The lyrics deserve mention too, but not for the same reasons. Apple does not seem to have learned that sometimes fewer words are better. Her earlier work is nearly terse compared to some of the lyrics on this album. At times, there are memorable and sweet combinations of sound and sense. Yet, at others, the words are just terrible:
I could liken you to a werewolf the way you left me for dead
But I admit that I provided a full moon
And I could liken you to a shark the way you bit off my head
But then again I was waving around a bleeding, open wound
But you were such a super guy ’til the second you get a whiff of me
We are like a wishing well and a bolt of electricity
But we can still support each other, all we gotta do’s avoid each other
Nothing wrong when a song ends in a minor key
Nothing wrong when a song ends in a minor key
What kind of crime against good sense is the first couplet or the throw-away “super guy”? I actually like the repeated “Nothing wrong when a song ends in a minor key ”, especially when combined with the sounds of the song and Apple’s tendency to do that very thing. I even like the problematic assertion of victimhood and the idea that separation of lovers is a type of mutual support. But still, I cannot get over the first verse.
But just when you think you can dismiss Apple as a lyricist, the eighth track starts with “’Member when we argued on the concept of regret? / You were an expert even then but not me, not yet”. The lyrics are almost perfectly fit to the sound—they hang over the sentiment and invite you to turn them over as she moves you through the conversation that ultimately turned into a disappointed relationship.
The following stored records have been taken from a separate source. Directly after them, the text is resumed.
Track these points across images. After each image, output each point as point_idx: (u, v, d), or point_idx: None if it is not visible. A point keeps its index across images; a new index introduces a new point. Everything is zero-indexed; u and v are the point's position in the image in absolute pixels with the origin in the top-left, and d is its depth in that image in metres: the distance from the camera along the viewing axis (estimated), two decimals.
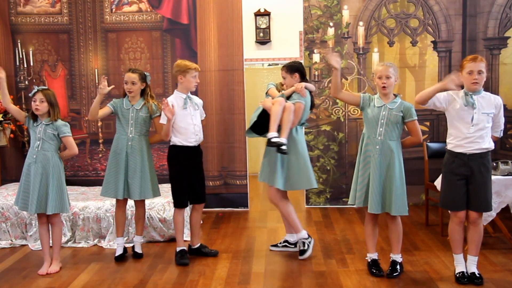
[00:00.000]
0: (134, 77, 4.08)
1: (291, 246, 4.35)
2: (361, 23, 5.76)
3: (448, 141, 3.60)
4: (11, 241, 4.68)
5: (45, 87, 3.93)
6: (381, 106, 3.65)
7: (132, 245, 4.36)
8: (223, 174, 5.88)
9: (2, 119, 5.31)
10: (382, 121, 3.64)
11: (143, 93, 4.16)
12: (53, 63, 5.81)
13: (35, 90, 3.85)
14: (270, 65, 7.94)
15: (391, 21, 5.78)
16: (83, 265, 4.11)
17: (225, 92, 5.78)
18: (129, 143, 4.10)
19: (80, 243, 4.62)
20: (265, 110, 4.09)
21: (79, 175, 5.84)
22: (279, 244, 4.41)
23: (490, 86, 5.52)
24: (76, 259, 4.27)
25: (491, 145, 3.52)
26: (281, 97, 4.06)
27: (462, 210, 3.54)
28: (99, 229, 4.65)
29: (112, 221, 4.60)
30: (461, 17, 5.72)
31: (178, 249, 4.14)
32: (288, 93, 4.12)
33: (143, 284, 3.70)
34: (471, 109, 3.47)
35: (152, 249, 4.47)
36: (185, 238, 4.67)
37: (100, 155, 5.86)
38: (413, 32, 5.77)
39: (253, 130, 4.20)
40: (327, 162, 5.90)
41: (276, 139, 3.89)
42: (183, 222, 4.18)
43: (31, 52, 5.74)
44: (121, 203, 4.21)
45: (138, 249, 4.28)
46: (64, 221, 4.58)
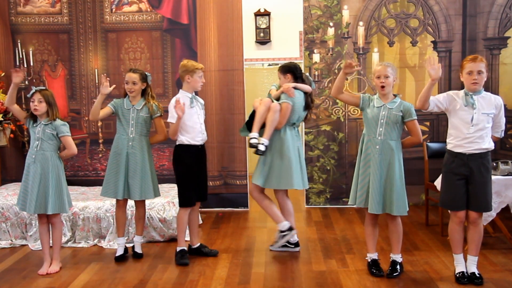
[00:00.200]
0: (135, 77, 4.08)
1: (291, 246, 4.35)
2: (361, 23, 5.76)
3: (448, 141, 3.60)
4: (11, 241, 4.68)
5: (43, 87, 3.93)
6: (381, 106, 3.66)
7: (132, 245, 4.36)
8: (223, 174, 5.89)
9: (2, 119, 5.32)
10: (382, 121, 3.64)
11: (144, 93, 4.16)
12: (53, 63, 5.81)
13: (33, 91, 3.85)
14: (270, 65, 7.93)
15: (391, 21, 5.78)
16: (83, 265, 4.11)
17: (225, 92, 5.78)
18: (130, 143, 4.10)
19: (80, 243, 4.62)
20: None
21: (79, 175, 5.84)
22: (276, 239, 4.40)
23: (490, 86, 5.52)
24: (76, 259, 4.27)
25: (491, 145, 3.52)
26: (268, 97, 4.17)
27: (462, 210, 3.54)
28: (99, 229, 4.65)
29: (112, 221, 4.60)
30: (461, 17, 5.72)
31: (179, 248, 4.13)
32: (277, 94, 4.20)
33: (143, 284, 3.70)
34: (471, 109, 3.47)
35: (152, 249, 4.47)
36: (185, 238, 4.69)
37: (100, 155, 5.86)
38: (413, 32, 5.77)
39: (248, 129, 4.28)
40: (327, 162, 5.90)
41: (254, 140, 4.06)
42: (187, 222, 4.18)
43: (31, 52, 5.74)
44: (121, 203, 4.21)
45: (138, 249, 4.28)
46: (64, 221, 4.58)
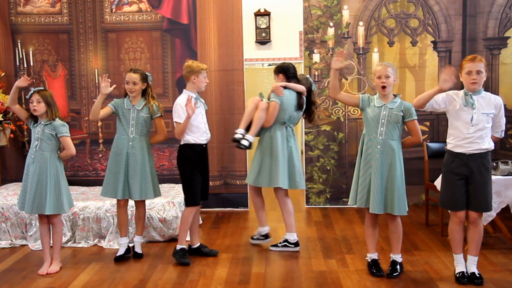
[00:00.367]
0: (135, 77, 4.08)
1: (291, 245, 4.35)
2: (361, 23, 5.76)
3: (448, 141, 3.60)
4: (11, 241, 4.68)
5: (41, 88, 3.93)
6: (381, 106, 3.65)
7: (132, 245, 4.35)
8: (223, 174, 5.89)
9: (2, 119, 5.32)
10: (383, 120, 3.63)
11: (144, 94, 4.16)
12: (53, 63, 5.81)
13: (31, 92, 3.85)
14: (270, 65, 7.94)
15: (391, 21, 5.78)
16: (83, 265, 4.11)
17: (225, 92, 5.78)
18: (130, 143, 4.10)
19: (80, 243, 4.62)
20: None
21: (79, 175, 5.84)
22: (279, 244, 4.41)
23: (490, 86, 5.52)
24: (76, 259, 4.27)
25: (490, 145, 3.51)
26: (259, 96, 4.32)
27: (462, 210, 3.54)
28: (99, 229, 4.65)
29: (112, 221, 4.60)
30: (461, 17, 5.72)
31: (179, 247, 4.11)
32: (269, 93, 4.34)
33: (143, 284, 3.70)
34: (470, 109, 3.47)
35: (152, 249, 4.47)
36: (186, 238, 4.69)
37: (100, 155, 5.86)
38: (413, 32, 5.77)
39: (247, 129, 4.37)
40: (327, 162, 5.89)
41: (238, 135, 4.21)
42: (191, 221, 4.18)
43: (31, 52, 5.74)
44: (122, 203, 4.20)
45: (138, 249, 4.28)
46: (64, 221, 4.58)
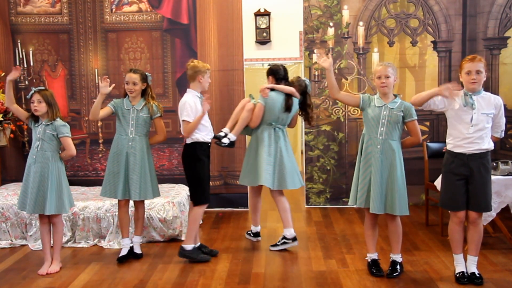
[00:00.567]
0: (135, 77, 4.08)
1: (289, 241, 4.36)
2: (361, 23, 5.76)
3: (447, 141, 3.60)
4: (11, 241, 4.68)
5: (42, 88, 3.93)
6: (382, 106, 3.65)
7: (131, 245, 4.35)
8: (223, 174, 5.88)
9: (2, 119, 5.32)
10: (383, 120, 3.63)
11: (144, 94, 4.16)
12: (53, 63, 5.81)
13: (32, 92, 3.85)
14: (270, 65, 7.92)
15: (391, 21, 5.78)
16: (83, 265, 4.11)
17: (225, 92, 5.78)
18: (130, 143, 4.10)
19: (80, 243, 4.62)
20: None
21: (79, 175, 5.84)
22: (278, 243, 4.40)
23: (490, 86, 5.52)
24: (76, 259, 4.27)
25: (490, 145, 3.51)
26: (249, 97, 4.48)
27: (462, 210, 3.54)
28: (99, 229, 4.65)
29: (112, 221, 4.60)
30: (461, 17, 5.72)
31: (190, 247, 4.10)
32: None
33: (143, 284, 3.70)
34: (470, 109, 3.47)
35: (152, 249, 4.47)
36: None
37: (100, 155, 5.86)
38: (413, 32, 5.77)
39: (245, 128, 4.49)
40: (327, 162, 5.89)
41: (221, 133, 4.33)
42: None
43: (31, 52, 5.74)
44: (122, 203, 4.19)
45: (137, 249, 4.27)
46: (64, 221, 4.57)
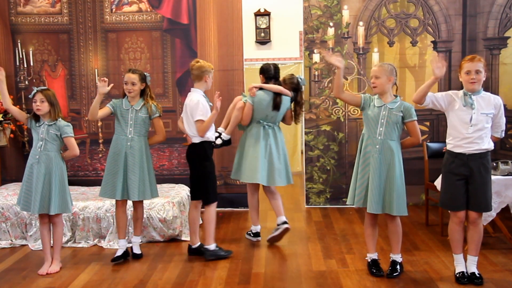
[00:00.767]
0: (134, 77, 4.07)
1: (281, 226, 4.49)
2: (361, 23, 5.76)
3: (447, 141, 3.59)
4: (11, 241, 4.68)
5: (45, 87, 3.93)
6: (381, 106, 3.65)
7: (130, 245, 4.34)
8: (223, 174, 5.88)
9: (2, 119, 5.32)
10: (383, 120, 3.63)
11: (142, 94, 4.16)
12: (53, 63, 5.81)
13: (35, 91, 3.85)
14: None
15: (391, 21, 5.78)
16: (83, 265, 4.11)
17: (225, 92, 5.77)
18: (128, 143, 4.09)
19: (80, 243, 4.62)
20: None
21: (79, 175, 5.84)
22: (273, 231, 4.52)
23: (490, 86, 5.51)
24: (76, 259, 4.27)
25: (490, 145, 3.51)
26: (241, 96, 4.54)
27: (461, 210, 3.54)
28: (99, 229, 4.65)
29: (112, 221, 4.60)
30: (461, 17, 5.72)
31: (212, 246, 4.16)
32: None
33: (143, 284, 3.70)
34: (470, 109, 3.46)
35: (152, 249, 4.47)
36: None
37: (100, 155, 5.86)
38: (413, 32, 5.77)
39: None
40: (327, 162, 5.89)
41: (216, 133, 4.37)
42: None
43: (31, 52, 5.74)
44: (120, 204, 4.19)
45: (137, 249, 4.27)
46: (64, 221, 4.56)
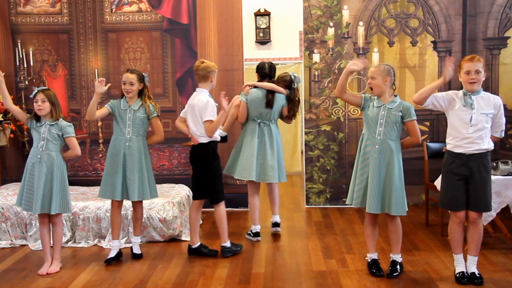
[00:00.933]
0: (132, 77, 4.07)
1: (275, 226, 4.75)
2: (361, 23, 5.76)
3: (447, 141, 3.59)
4: (11, 241, 4.68)
5: (45, 87, 3.94)
6: (380, 106, 3.65)
7: (130, 245, 4.34)
8: (222, 174, 5.87)
9: (2, 119, 5.31)
10: (382, 120, 3.63)
11: (140, 94, 4.15)
12: (53, 63, 5.81)
13: (36, 91, 3.85)
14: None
15: (391, 21, 5.78)
16: (83, 265, 4.11)
17: (225, 92, 5.76)
18: (127, 143, 4.08)
19: (80, 243, 4.62)
20: None
21: (79, 175, 5.84)
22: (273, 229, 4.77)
23: (490, 86, 5.51)
24: (76, 259, 4.27)
25: (490, 145, 3.51)
26: (240, 95, 4.63)
27: (461, 210, 3.54)
28: (99, 229, 4.65)
29: None
30: (461, 17, 5.72)
31: (228, 244, 4.22)
32: None
33: (143, 284, 3.70)
34: (469, 109, 3.47)
35: (152, 249, 4.47)
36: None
37: (100, 155, 5.86)
38: (413, 32, 5.77)
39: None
40: (327, 162, 5.89)
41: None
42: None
43: (31, 52, 5.74)
44: (117, 204, 4.17)
45: (137, 250, 4.26)
46: (64, 221, 4.56)
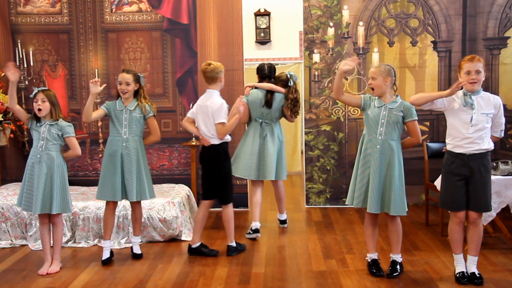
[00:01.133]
0: (128, 77, 4.06)
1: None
2: (361, 23, 5.76)
3: (447, 141, 3.59)
4: (11, 241, 4.68)
5: (45, 88, 3.94)
6: (381, 106, 3.65)
7: (130, 246, 4.35)
8: None
9: (2, 119, 5.32)
10: (383, 121, 3.63)
11: (136, 94, 4.14)
12: (53, 63, 5.81)
13: (36, 91, 3.85)
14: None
15: (391, 21, 5.78)
16: (83, 265, 4.11)
17: (225, 92, 5.73)
18: (124, 144, 4.07)
19: (80, 243, 4.62)
20: None
21: (79, 175, 5.84)
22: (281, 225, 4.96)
23: (490, 86, 5.51)
24: (76, 259, 4.27)
25: (490, 145, 3.51)
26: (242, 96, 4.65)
27: (462, 210, 3.54)
28: (99, 229, 4.64)
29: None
30: (461, 17, 5.72)
31: (234, 244, 4.26)
32: None
33: (143, 284, 3.70)
34: (470, 109, 3.47)
35: (152, 249, 4.47)
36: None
37: (100, 155, 5.85)
38: (413, 32, 5.77)
39: None
40: (327, 162, 5.89)
41: None
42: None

The most interesting song on the album? “Hot Knife” that begins with the repeated mantra “If I’m butter….then he’s a hot knife”. The madness ensues with repetition of the phrases, jazz tom-tom rolls, and choral interludes that turn the singer to a hot knife and the man to the pat of butter. The song is insane, senseless and channels jazz, blues and a smattering of swing (especially in the drum rolls and throaty growls of the vocals). By the multilayered a cappella end of the song, I forget any complaints I had about songs that came before.
By this point we realize that Fiona Apple doesn’t need torch songs because she’s lighting bonfires. This album lets us know that the unbridled spirit who declared the world bullshit is still there, but she lives with the playful but perfectionist artist who gave us Extraordinary Machine. Apple’s newest album is less whimsical, more contemplative and, on the whole, a more challenging listen.
The short of it is that the songs are not as bold and memorable at first listen as her first album, but they are deeper, more artful and more generous to multiple listens. The Idler Wheel… is not for the faint of heart. It is not radio friendly. And it is far from perfect. But is still one of the most interesting and surprising albums I have heard in a long time.
Good review Brother. I distinctly remember me saying I thought she was hot in the “Criminal” video and you looked at me like I was a doofus and said “The song is about sexual abuse man, Jesus”.
The great thing about that memory is that I was messing with you.